The resolutions set out below were duly passed:

  • SPECIAL RESOLUTION – WINDING-UP

That the Company be wound up voluntarily pursuant to section 160(1)(b) of the Insolvency, Restructuring and Dissolution Act 2018.

  • ORDINARY RESOLUTION – APPOINTMENT OF LIQUIDATORS

That Paresh Tribhovan Jotangia and Ho May Kee of Grant Thornton Singapore Private Limited, 8 Marina View, #40-04/05 Asia Square Tower 1, Singapore 018960 be and are hereby appointed as joint and several liquidators to conduct the said winding-up and that their remuneration be fixed on the usual scale of their professional charges for the work involved.
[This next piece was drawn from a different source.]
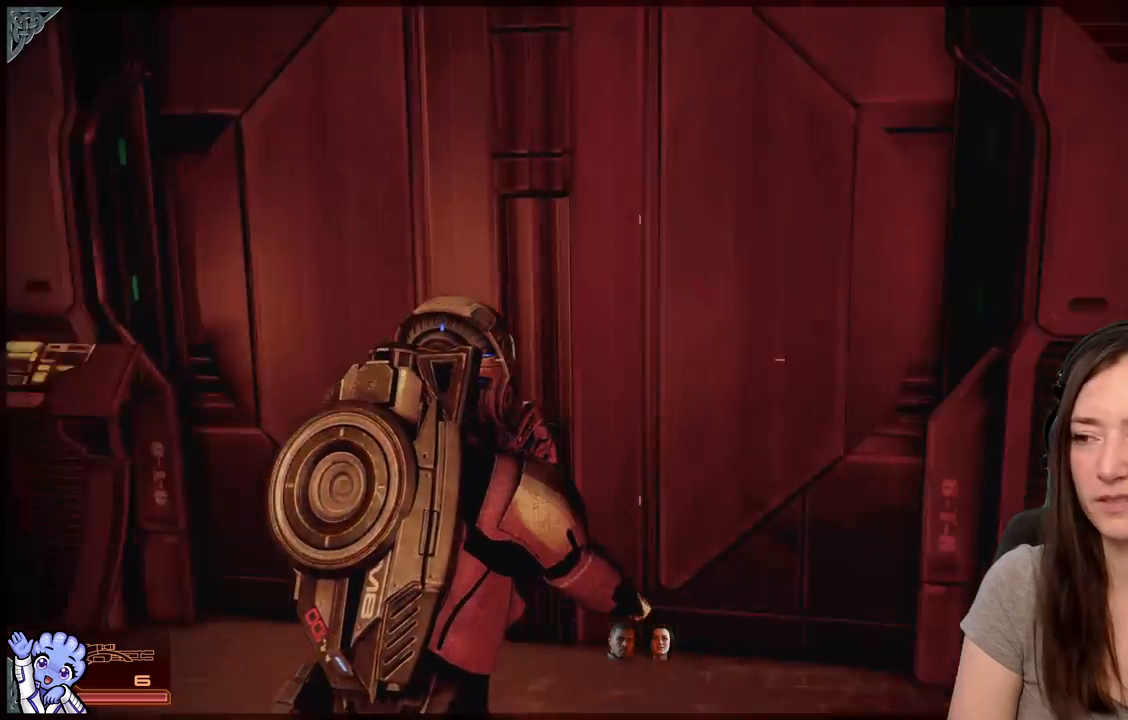
{"buttons": [], "left_stick": "down-left", "right_stick": "up-left", "events": [[33, "left_stick", "right"], [133, "left_stick", "center"], [183, "left_stick", "down-left"], [183, "right_stick", "up"], [250, "right_stick", "up-left"]]}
  • SPECIAL RESOLUTION – POWERS OF LIQUIDATORS

That the liquidators of the Company be authorised to exercise any of their powers given by section 177, 144 (1) and (2) of the Insolvency, Restructuring and Dissolution Act 2018 and to distribute to members, in specie, any part of the assets of the Company.

In another notice, the liquidator of the company said creditors are required on or before 17 July 2026 to send in their names and addresses with particulars of their solicitors (if any) to liquidator Paresh Tribhovan Jotangia at Grant Thornton Singapore Private Limited, 8 Marina View, #40-04/05 Asia Square Tower 1, Singapore 018960. 

The liquidator may require creditors or their solicitors to “come in and prove their said debts or claims at such time and place as shall be specified in such notice or in default thereof, they will be excluded from the benefit of any distribution made before such debts are proved.”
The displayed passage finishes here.